The people who would suffer most if the new scheme went ahead are the inhabitants of Pitchcombe, a village perched on the western flank of the valley. They would look across not at a patchwork of fields and woods, but at a solid mass of houses. Goaded by that prospect, they held an emergency meeting in the village hall and immediately raised pounds 850 in cash to form a fighting fund. Now they and various other protest organisations have amalgamated into the Painswick Valley Group.

Protesters are fervently hoping that John Prescott, the Deputy Prime Minister, meant what he said when he promised recently that his administration intends to put the environment "at the heart of Government". The new Labour MP for Stroud, David Drew, seems to have no such notion - last week he told the Stroud News and Journal: "If the people of Painswick and Callowell think they can get me to put it [the settlement] elsewhere, they can forget it."

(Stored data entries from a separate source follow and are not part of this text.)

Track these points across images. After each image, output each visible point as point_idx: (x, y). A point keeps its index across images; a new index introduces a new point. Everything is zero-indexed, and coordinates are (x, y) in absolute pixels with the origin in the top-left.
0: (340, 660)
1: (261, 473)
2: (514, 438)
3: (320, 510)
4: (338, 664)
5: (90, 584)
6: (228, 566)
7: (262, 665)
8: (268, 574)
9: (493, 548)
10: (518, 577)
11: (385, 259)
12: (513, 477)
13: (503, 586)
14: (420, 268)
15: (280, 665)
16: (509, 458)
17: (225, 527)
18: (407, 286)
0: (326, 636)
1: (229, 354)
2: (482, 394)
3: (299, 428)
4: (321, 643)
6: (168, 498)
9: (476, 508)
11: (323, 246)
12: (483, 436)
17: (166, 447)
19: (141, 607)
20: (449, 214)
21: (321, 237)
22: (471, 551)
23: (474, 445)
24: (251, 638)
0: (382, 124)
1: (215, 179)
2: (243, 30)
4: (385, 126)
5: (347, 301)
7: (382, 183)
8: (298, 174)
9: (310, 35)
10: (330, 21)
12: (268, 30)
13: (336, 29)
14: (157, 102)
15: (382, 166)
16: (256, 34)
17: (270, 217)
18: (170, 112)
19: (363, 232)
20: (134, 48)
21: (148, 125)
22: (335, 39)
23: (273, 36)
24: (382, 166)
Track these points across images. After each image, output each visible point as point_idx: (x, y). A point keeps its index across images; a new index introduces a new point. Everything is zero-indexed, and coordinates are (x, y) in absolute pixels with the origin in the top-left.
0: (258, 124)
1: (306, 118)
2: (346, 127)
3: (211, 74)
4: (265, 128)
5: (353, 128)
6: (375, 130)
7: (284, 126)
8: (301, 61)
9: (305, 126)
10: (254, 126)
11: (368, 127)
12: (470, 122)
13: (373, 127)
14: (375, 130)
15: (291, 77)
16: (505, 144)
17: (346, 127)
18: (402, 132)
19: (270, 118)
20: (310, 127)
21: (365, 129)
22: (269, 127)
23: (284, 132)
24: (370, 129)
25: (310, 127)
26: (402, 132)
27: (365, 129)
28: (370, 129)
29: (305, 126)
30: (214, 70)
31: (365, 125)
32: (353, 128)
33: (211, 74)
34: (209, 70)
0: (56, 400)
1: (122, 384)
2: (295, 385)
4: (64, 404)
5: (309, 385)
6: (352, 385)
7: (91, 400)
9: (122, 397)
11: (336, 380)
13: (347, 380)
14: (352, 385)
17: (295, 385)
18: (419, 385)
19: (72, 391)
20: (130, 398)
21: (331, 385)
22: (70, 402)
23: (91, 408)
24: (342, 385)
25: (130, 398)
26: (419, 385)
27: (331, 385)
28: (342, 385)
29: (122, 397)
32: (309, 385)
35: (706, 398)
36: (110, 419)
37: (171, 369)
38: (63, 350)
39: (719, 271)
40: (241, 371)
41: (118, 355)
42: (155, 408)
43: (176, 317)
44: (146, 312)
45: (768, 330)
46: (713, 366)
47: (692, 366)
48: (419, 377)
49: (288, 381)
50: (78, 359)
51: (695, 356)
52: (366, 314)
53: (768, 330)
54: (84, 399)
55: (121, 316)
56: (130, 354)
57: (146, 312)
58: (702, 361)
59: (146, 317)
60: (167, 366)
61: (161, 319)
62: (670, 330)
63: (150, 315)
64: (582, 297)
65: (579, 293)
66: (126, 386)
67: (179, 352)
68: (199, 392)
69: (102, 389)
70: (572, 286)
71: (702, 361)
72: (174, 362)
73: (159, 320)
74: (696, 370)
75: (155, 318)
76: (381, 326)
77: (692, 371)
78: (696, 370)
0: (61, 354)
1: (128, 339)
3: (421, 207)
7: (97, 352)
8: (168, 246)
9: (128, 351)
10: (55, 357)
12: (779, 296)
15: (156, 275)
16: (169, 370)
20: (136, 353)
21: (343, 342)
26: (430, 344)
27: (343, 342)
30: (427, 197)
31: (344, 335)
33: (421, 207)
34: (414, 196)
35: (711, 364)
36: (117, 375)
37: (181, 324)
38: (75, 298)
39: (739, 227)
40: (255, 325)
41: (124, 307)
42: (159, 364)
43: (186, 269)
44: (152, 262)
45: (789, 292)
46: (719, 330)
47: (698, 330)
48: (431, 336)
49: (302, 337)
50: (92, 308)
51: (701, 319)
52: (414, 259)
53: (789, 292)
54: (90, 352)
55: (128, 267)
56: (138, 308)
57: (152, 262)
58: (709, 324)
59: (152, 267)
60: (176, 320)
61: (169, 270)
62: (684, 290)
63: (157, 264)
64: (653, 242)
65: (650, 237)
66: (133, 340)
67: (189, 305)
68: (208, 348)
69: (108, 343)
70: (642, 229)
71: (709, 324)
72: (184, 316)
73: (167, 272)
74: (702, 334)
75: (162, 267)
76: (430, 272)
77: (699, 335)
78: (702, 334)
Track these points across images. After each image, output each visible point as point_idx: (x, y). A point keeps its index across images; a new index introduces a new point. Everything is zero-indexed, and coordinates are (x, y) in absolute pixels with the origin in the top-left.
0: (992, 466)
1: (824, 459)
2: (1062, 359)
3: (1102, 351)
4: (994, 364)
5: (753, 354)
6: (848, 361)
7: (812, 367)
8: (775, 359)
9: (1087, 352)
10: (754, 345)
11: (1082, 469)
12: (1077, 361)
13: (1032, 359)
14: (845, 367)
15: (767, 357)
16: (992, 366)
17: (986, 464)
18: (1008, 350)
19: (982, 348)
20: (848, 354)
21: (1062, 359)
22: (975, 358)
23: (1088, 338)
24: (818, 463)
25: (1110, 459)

But Mr Drew is at least proposing to challenge the Department of the Environment on the overall total of new houses needed. Before he went down in flames, the Conservative Secretary of State for the Environment, John Gummer, admitted that the national figure he gave of 4.4 million was misconceived: what he meant, he said, was that number of households, rather than separate dwellings.

Privately commissioned research has shown that the realistic figure for Gloucestershire may be closer to 41,000 than 53,000, and Stroud has has been campaigning vigorously to have its own allocation reduced. But even the lower figure is a terrifying number. In the words of Mike Sell, the council's Principal Local Plans Officer, "our problem in providing houses is very great. Obviously we're aware that the issue is highly controversial, but there are no easy sites, and no easy solutions".

The next step will come on Thursday, when the planners formally ask the Council for permission to go out to public consultation. The debate is scheduled to last all summer - and its acrimonious nature will reflect the acute discomfort by which innumerable rural communities are gripped as they struggle to face the future.